TEKS LATIHAN:
::::

Siak, Catatanriau.com – Aktivitas lalu lintas mobil bermuatan kayu gelondongan (ilog) maupun kayu olahan kian marak di ruas jalan raya Bungaraya–Sabak Auh, Kabupaten Siak, Riau. Hampir setiap hari, pemandangan itu terlihat leluasa tanpa adanya tindakan tegas dari aparat penegak hukum (APH). Bahkan, jalur lintas Bakal–Pekanbaru disebut-sebut menjadi salah satu alternatif pengangkutan.
Beberapa waktu lalu, sejumlah truk bermuatan penuh terlihat berkonvoi keluar dari kawasan hutan menuju titik pembongkaran di wilayah Kota Pekanbaru. Ironisnya, kegiatan ini seakan berjalan tanpa hambatan, seolah-olah sudah menjadi hal lumrah.
“Biasanya kayu-kayu ini berasal dari berbagai lokasi, seperti Siak Kecil, Tanjung Pal, Sei Apit, dan Sei Rawa. Semuanya dibawa ke Pekanbaru untuk diolah,” ungkap salah seorang sopir yang ditemui di lokasi.
Lebih jauh, sopir tersebut juga menyebut nama seorang pemilik sawmil. “Ini punya NK, sawmilnya ada di Teratak Buluh Simpang Kambing. Orang di sana semua tahu siapa dia,” tambahnya.

::::

CUPLIKAN DATA:
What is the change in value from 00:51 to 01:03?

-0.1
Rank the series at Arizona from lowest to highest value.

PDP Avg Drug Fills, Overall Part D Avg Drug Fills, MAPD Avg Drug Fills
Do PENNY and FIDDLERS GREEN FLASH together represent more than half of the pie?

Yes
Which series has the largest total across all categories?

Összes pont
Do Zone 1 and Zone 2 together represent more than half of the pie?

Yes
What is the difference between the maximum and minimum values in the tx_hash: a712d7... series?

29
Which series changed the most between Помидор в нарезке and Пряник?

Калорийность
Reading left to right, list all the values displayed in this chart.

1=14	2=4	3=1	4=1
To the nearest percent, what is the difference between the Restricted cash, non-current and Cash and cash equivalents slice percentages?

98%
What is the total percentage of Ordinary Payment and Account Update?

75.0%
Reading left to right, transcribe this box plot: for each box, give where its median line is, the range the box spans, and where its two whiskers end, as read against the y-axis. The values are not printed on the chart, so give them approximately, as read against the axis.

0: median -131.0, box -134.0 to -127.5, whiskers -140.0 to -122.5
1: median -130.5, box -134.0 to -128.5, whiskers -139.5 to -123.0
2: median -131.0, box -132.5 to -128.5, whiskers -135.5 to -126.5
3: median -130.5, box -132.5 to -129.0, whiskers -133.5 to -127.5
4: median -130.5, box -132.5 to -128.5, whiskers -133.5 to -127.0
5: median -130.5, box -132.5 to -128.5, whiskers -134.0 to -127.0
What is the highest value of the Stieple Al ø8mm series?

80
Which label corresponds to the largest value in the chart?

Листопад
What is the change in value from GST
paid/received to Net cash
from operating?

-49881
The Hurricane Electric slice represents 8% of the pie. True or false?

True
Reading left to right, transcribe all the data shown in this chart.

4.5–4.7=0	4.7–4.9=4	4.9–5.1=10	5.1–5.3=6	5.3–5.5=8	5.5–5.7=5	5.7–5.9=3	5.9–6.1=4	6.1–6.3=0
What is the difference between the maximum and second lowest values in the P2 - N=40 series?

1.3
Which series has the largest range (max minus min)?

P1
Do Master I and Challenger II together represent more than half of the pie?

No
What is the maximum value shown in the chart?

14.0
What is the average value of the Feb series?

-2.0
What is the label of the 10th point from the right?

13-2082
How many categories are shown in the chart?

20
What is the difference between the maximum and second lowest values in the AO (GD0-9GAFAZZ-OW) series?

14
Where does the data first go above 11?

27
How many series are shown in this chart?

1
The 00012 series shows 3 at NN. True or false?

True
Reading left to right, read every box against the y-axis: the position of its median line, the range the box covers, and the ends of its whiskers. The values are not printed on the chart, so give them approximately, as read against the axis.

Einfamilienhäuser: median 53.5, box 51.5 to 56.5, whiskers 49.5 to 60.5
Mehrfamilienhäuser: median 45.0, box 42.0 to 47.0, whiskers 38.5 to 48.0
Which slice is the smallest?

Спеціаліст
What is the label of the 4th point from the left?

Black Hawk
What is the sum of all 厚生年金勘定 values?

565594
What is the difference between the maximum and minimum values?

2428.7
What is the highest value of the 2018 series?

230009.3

::::

DAFTAR TUGAS:
1. Menurut teks latihan, di ruas jalan mana lalu lintas mobil bermuatan kayu kian marak?
2. Kutip tanpa perubahan bagian teks latihan mulai dari "Siak, Catatanriau.com –" sampai "ditemui di lokasi.".
Kerjakan hanya dengan berpegang pada teks latihan.

KUNCI JAWABAN:
1. Di ruas jalan raya Bungaraya–Sabak Auh, Kabupaten Siak, Riau.

2.
Siak, Catatanriau.com – Aktivitas lalu lintas mobil bermuatan kayu gelondongan (ilog) maupun kayu olahan kian marak di ruas jalan raya Bungaraya–Sabak Auh, Kabupaten Siak, Riau. Hampir setiap hari, pemandangan itu terlihat leluasa tanpa adanya tindakan tegas dari aparat penegak hukum (APH). Bahkan, jalur lintas Bakal–Pekanbaru disebut-sebut menjadi salah satu alternatif pengangkutan.
Beberapa waktu lalu, sejumlah truk bermuatan penuh terlihat berkonvoi keluar dari kawasan hutan menuju titik pembongkaran di wilayah Kota Pekanbaru. Ironisnya, kegiatan ini seakan berjalan tanpa hambatan, seolah-olah sudah menjadi hal lumrah.
“Biasanya kayu-kayu ini berasal dari berbagai lokasi, seperti Siak Kecil, Tanjung Pal, Sei Apit, dan Sei Rawa. Semuanya dibawa ke Pekanbaru untuk diolah,” ungkap salah seorang sopir yang ditemui di lokasi.